* **WHAT TO WORK ON**
Convert the listing below into a two-column CSV with the headers "instruction" and "output": each row holds one instruction and its output, each in a single quoted field with line breaks replaced by spaces. Leave the pictures out.

* **DATA**
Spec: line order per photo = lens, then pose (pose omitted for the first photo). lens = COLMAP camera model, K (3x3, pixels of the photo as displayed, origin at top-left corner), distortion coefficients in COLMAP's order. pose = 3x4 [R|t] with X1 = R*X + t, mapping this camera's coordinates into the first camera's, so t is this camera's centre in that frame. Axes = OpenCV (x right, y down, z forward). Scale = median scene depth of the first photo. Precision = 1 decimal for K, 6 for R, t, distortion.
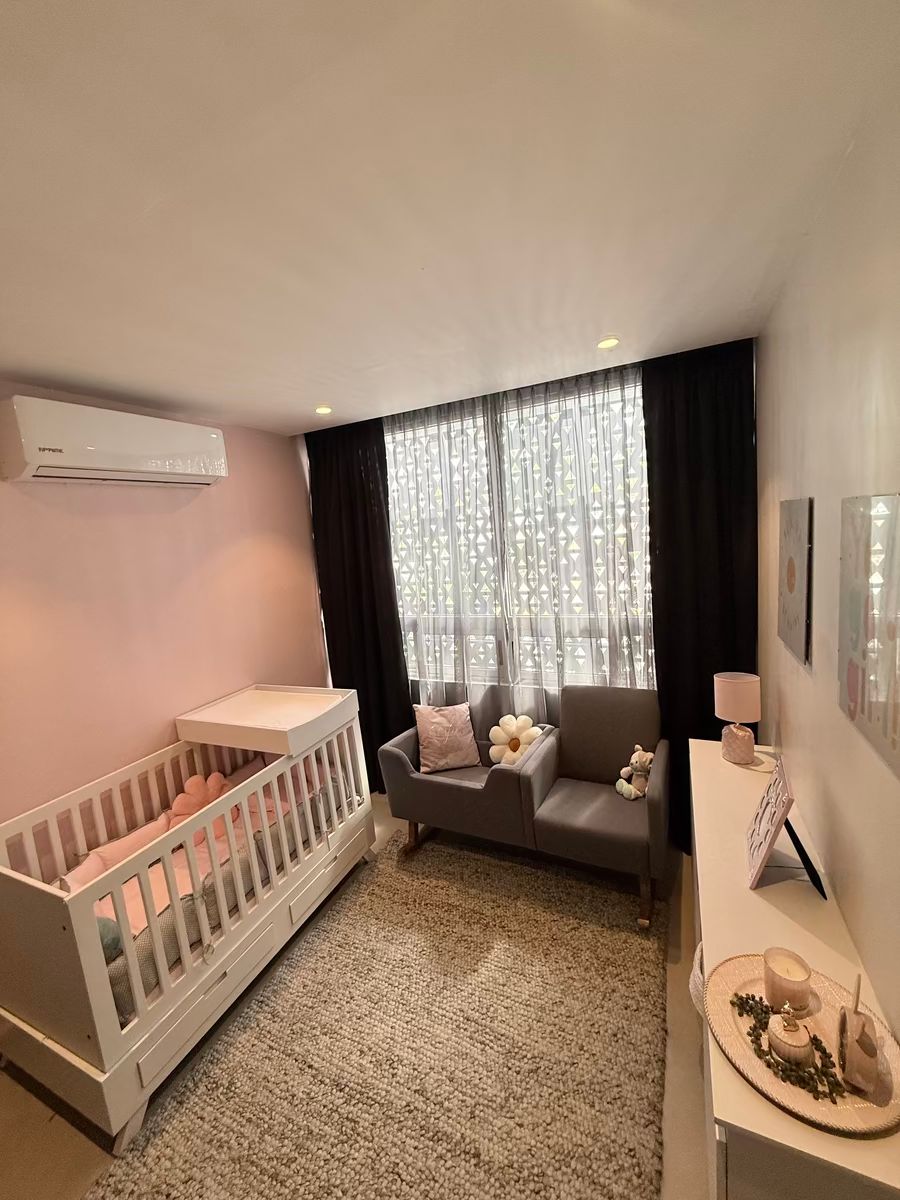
lens RADIAL K [[478.8, 0, 451.1], [0, 478.8, 595.9], [0, 0, 1]] dist [0.000979, 0.000376]
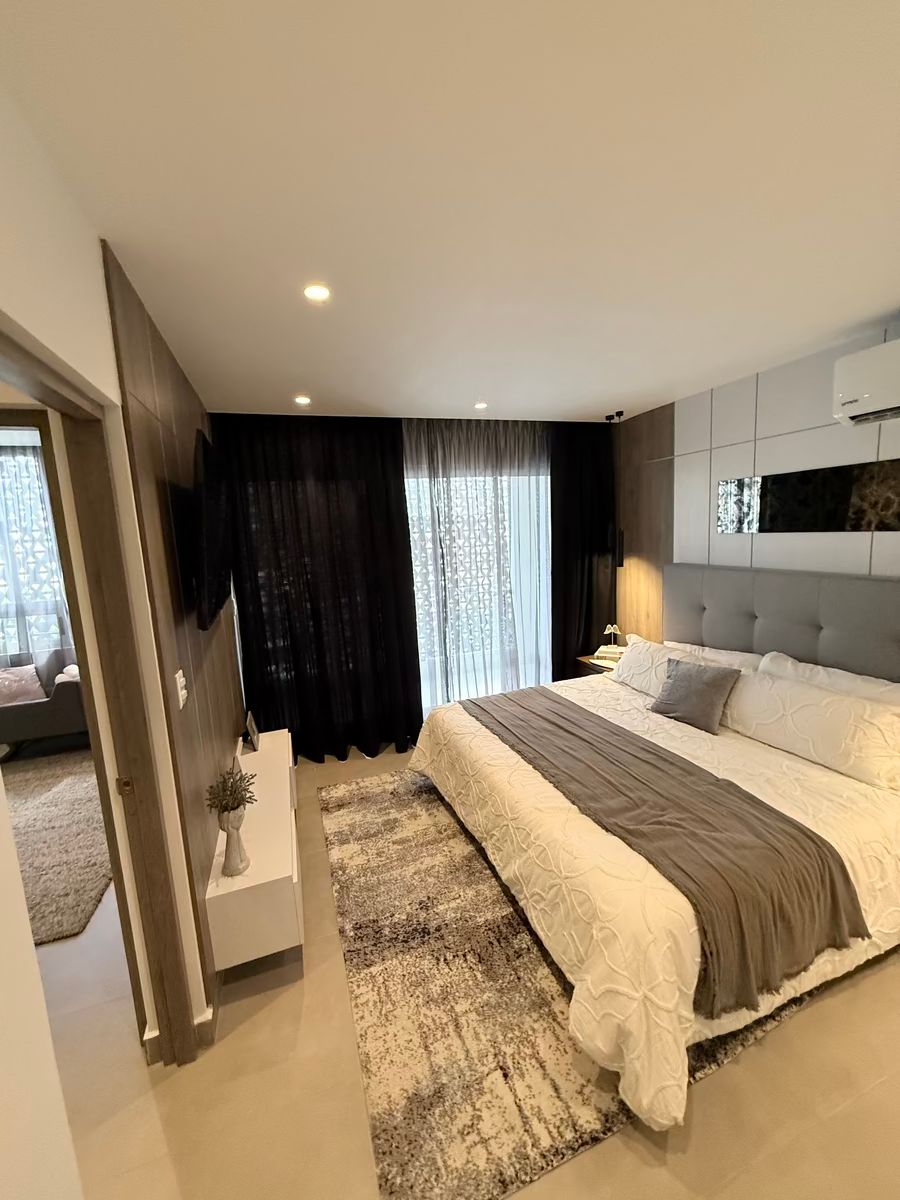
lens RADIAL K [[478.8, 0, 451.1], [0, 478.8, 595.9], [0, 0, 1]] dist [0.000979, 0.000376]
pose [[0.720740, -0.047635, 0.691567, -0.061251], [0.087752, 0.995880, -0.022857, 0.242031], [-0.687629, 0.077160, 0.721951, -1.179579]]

* **EXERCISE OUTPUT**
instruction,output
"Spec: line order per photo = lens, then pose (pose omitted for the first photo). lens = COLMAP camera model, K (3x3, pixels of the photo as displayed, origin at top-left corner), distortion coefficients in COLMAP's order. pose = 3x4 [R|t] with X1 = R*X + t, mapping this camera's coordinates into the first camera's, so t is this camera's centre in that frame. Axes = OpenCV (x right, y down, z forward). Scale = median scene depth of the first photo. Precision = 1 decimal for K, 6 for R, t, distortion.","lens RADIAL K [[478.8, 0, 451.1], [0, 478.8, 595.9], [0, 0, 1]] dist [0.000979, 0.000376] lens RADIAL K [[478.8, 0, 451.1], [0, 478.8, 595.9], [0, 0, 1]] dist [0.000979, 0.000376] pose [[0.720740, -0.047635, 0.691567, -0.061251], [0.087752, 0.995880, -0.022857, 0.242031], [-0.687629, 0.077160, 0.721951, -1.179579]]"